Do you see why the presence of people like Navas would cause fear in the residents and businesses in the Chinatown area? The people in that area have put up with enough bad characters for decades. They don't need any more. They deserve respect and understanding from the city.

T. Ruby



Recently a city crew paved selected roads in the Māpunapuna area.

On one street that allows parking, the area adjacent to the gutter was not paved. This is not a major problem since there is no active traffic on that street.

However, Pūkōloa Street, which has no on-street parking between Māpunapuna Street and Pu'uloa Road, was also left with a one-foot gap between the gutter and new pavement overlay.

Unlike other streets, there is active traffic on the area of road that was not paved.

Driving a car with one half on new pavement and the other half on a rough surface makes no sense.
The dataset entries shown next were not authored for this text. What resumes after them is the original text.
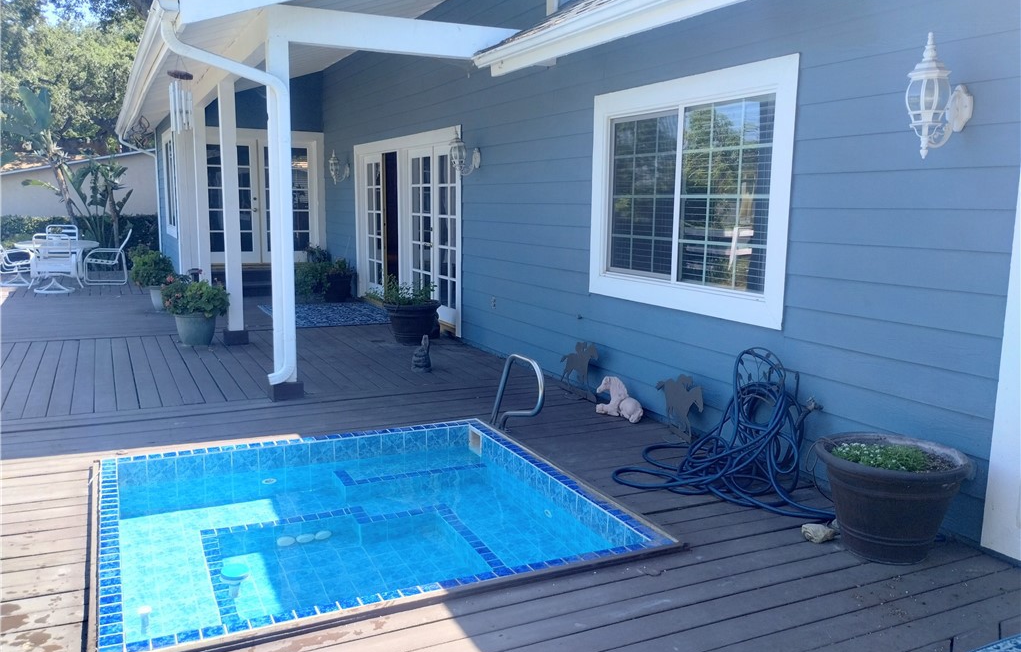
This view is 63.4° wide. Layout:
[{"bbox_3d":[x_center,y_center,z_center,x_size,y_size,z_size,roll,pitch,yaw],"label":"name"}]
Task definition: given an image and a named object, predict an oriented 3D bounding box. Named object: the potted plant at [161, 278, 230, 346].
[{"bbox_3d":[-3.032,-0.144,7.932,0.630,0.626,0.630,-3,10,-25],"label":"potted plant"}]

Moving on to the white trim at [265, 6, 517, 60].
[{"bbox_3d":[-0.772,-2.056,5.883,1.897,0.246,0.110,-3,10,-25],"label":"white trim"}]

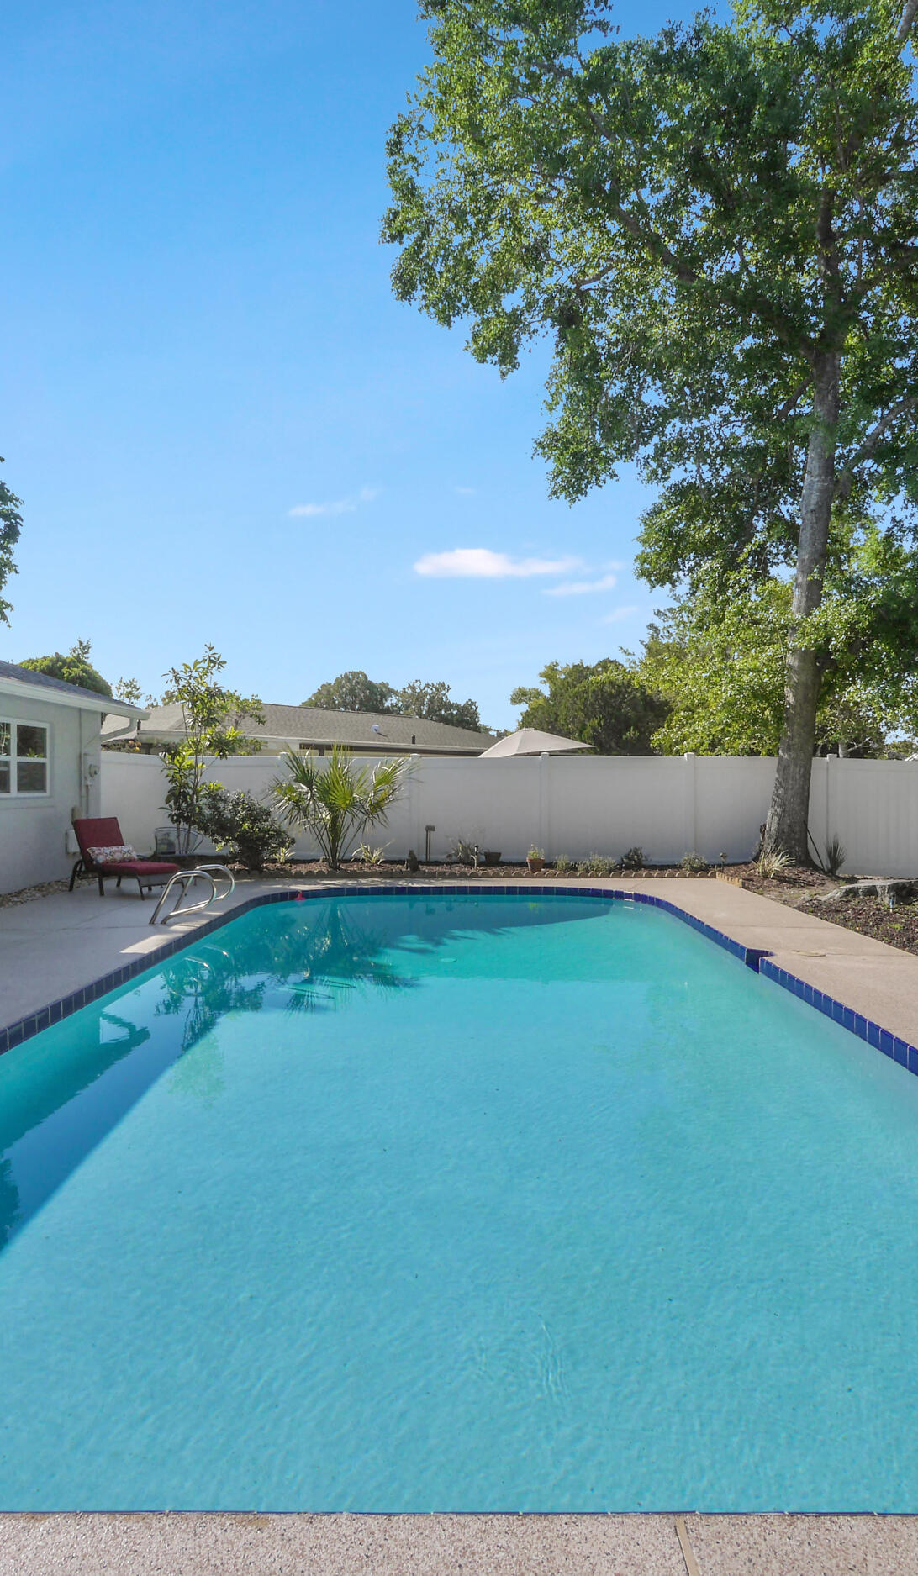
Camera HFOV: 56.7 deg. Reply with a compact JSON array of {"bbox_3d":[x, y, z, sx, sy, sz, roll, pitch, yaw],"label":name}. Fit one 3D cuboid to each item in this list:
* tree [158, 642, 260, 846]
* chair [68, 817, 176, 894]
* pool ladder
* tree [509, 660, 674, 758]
[{"bbox_3d":[-4.170,-0.620,14.200,1.650,3.450,1.500,0,0,0],"label":"tree"},{"bbox_3d":[-4.090,0.860,10.500,1.580,0.920,0.650,0,0,35],"label":"chair"},{"bbox_3d":[-2.670,1.060,8.550,0.660,0.520,0.560,0,0,0],"label":"pool ladder"},{"bbox_3d":[4.050,-1.300,26.000,4.900,5.300,4.600,0,0,0],"label":"tree"}]

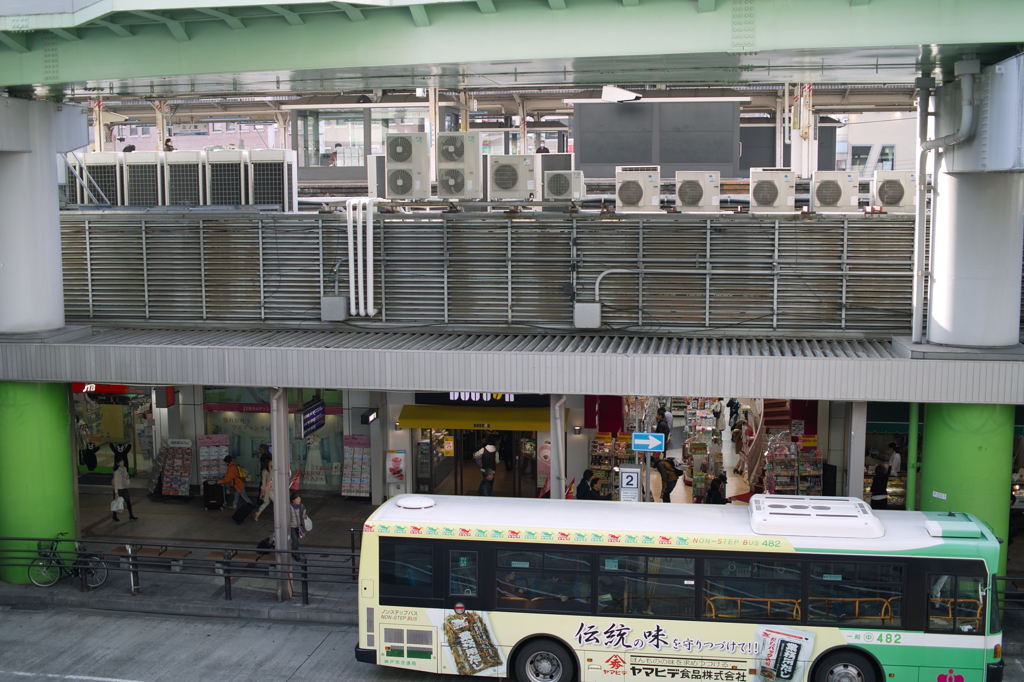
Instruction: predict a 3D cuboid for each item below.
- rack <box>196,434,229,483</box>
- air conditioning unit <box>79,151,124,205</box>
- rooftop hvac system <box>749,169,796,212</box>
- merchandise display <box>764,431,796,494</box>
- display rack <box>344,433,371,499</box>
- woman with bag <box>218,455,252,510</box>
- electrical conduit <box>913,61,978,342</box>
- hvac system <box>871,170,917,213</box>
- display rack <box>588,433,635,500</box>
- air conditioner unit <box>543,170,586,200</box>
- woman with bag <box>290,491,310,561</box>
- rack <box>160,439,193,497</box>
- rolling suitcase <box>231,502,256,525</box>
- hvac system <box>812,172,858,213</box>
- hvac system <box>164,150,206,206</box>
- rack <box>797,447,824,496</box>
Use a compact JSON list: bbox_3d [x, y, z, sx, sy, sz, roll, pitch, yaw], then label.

City officials should review the traffic pattern before paving roads.

Also, many intersections are incomplete, creating bumps while crossing the intersections.

Citizens deserve better driving conditions.

John Guzman



I have been a live-aboard tenant at the Ala Wai Small Boat Harbor for the past eight years.

I have paid my slip and live-aboard fees on time every month, never once late — that's more than $27,000 to date.

Recently it was decided to double the slip fees and triple the live-aboard fees.

I was so consumed by this upcoming financial dilemma that I forgot about my annual state boat inspection, due April 17, a minor formality.

When I went in to the marina office to pay my monthly fees on April 27, I was notified that because I was then 10 days late on my boat inspection, that my entire marina residency had been canceled and that I had to vacate my boat slip immediately. I was in shock.

No warning, no grace period, no notice, no compassion. Bottom line: DLNR can charge the next tenant much more.

I am a handicapped senior citizen who is being abused by a state agency. Can anyone help? Do I need an attorney? If I've got a few more years to live, let them be at home, not homeless,

Bernard Morry



At a recent debate, I posed a question to candidate Charles Djou, and his answer was shocking.

Considering Hawai'i's failed public education system and the loss of millions of dollars from Washington, I asked whether Djou thought President Obama's "Race to the Top" educational improvement program was an example of federal interference in state matters.

His answer pandered to Democrats. He expressed pride in being a dad, called the Secretary of Education a "bright light," and said he accepts only a limited federal role in public education, even in a failing system.

He did not say he supports federal education money for Hawai'i.

As a rookie, Djou will vote the way he is told to vote. That's how Republicans in Washington work. Members' votes belong to the Republican leadership, period. That's how they are unanimous in opposition to our president.

A vote for Djou is a vote against the president. There is no reason to reward this shameless politician.

I like Colleen Hanabusa. She is not the least bit deceptive, and she supports our president.